BEGIN

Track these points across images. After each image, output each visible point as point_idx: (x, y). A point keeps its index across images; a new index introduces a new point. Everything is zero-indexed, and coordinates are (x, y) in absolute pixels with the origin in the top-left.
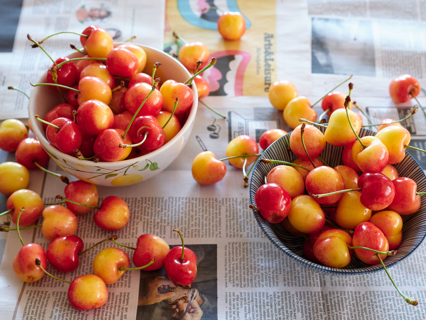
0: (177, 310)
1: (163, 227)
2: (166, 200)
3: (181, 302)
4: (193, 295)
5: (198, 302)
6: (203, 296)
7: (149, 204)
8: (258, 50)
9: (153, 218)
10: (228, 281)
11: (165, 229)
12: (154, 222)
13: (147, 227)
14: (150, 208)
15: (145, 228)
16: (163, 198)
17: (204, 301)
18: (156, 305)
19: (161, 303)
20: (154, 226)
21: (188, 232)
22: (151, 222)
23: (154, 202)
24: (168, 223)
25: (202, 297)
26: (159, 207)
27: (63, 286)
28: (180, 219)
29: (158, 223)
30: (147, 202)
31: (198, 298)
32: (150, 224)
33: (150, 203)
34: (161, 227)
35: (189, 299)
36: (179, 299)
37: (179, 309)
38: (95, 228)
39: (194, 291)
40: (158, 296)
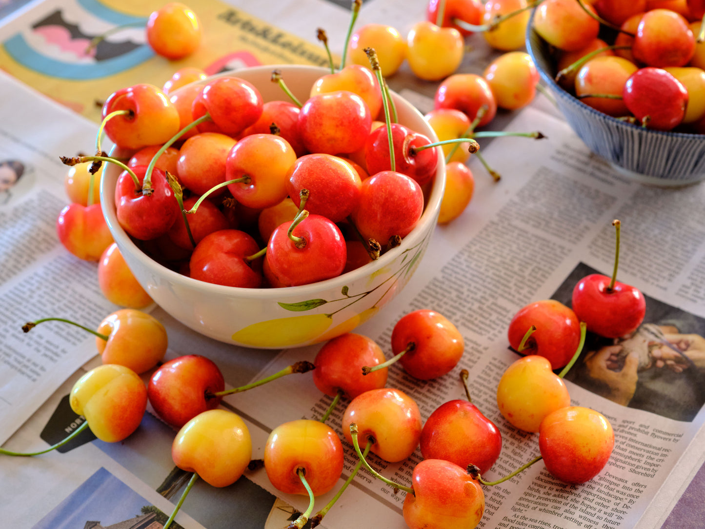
0: (669, 362)
1: (494, 307)
2: (443, 277)
3: (656, 352)
4: (653, 333)
5: (672, 332)
6: (663, 322)
7: (432, 302)
8: (243, 39)
9: (465, 310)
10: (656, 283)
11: (500, 307)
12: (474, 311)
13: (477, 326)
14: (441, 303)
15: (477, 329)
16: (435, 279)
17: (674, 325)
18: (639, 385)
19: (640, 377)
20: (481, 315)
21: (529, 280)
22: (471, 316)
23: (433, 293)
24: (493, 296)
25: (665, 325)
26: (450, 293)
27: (508, 493)
28: (497, 278)
29: (480, 308)
30: (427, 302)
31: (662, 329)
32: (472, 319)
33: (430, 299)
34: (492, 309)
35: (657, 341)
36: (650, 352)
37: (670, 359)
38: (420, 393)
39: (646, 329)
40: (624, 375)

END

Could you write out these rows again with "top-left" replaced by "upper-left" and nothing else changed, leaving out the pictures?

(Answer section):
Track these points across images. After each image, output each visible point as point_idx: (x, y). A point keeps its index across images; a new index introduces a new point. Everything is zero-indexed, and coordinates are (x, y) in absolute pixels with the origin in the upper-left.
0: (177, 310)
1: (163, 227)
2: (166, 200)
3: (181, 302)
4: (193, 295)
5: (198, 302)
6: (203, 296)
7: (149, 204)
8: (258, 50)
9: (153, 218)
10: (228, 281)
11: (165, 229)
12: (154, 222)
13: (147, 227)
14: (150, 208)
15: (145, 228)
16: (163, 198)
17: (204, 301)
18: (156, 305)
19: (161, 303)
20: (154, 226)
21: (188, 232)
22: (151, 222)
23: (154, 202)
24: (168, 223)
25: (202, 297)
26: (159, 207)
27: (63, 286)
28: (180, 219)
29: (158, 223)
30: (147, 202)
31: (198, 298)
32: (150, 224)
33: (150, 203)
34: (161, 227)
35: (189, 299)
36: (179, 299)
37: (179, 309)
38: (95, 228)
39: (194, 291)
40: (158, 296)
0: (669, 362)
1: (494, 307)
2: (443, 277)
3: (656, 352)
4: (653, 333)
5: (672, 332)
6: (663, 322)
7: (432, 302)
8: (243, 39)
9: (465, 310)
10: (656, 283)
11: (500, 307)
12: (474, 311)
13: (477, 326)
14: (441, 303)
15: (477, 329)
16: (435, 279)
17: (674, 325)
18: (639, 385)
19: (640, 377)
20: (481, 315)
21: (529, 280)
22: (471, 316)
23: (433, 293)
24: (493, 296)
25: (665, 325)
26: (450, 293)
27: (508, 493)
28: (497, 278)
29: (480, 308)
30: (427, 302)
31: (662, 329)
32: (472, 319)
33: (430, 299)
34: (492, 309)
35: (657, 341)
36: (650, 352)
37: (670, 359)
38: (420, 393)
39: (646, 329)
40: (624, 375)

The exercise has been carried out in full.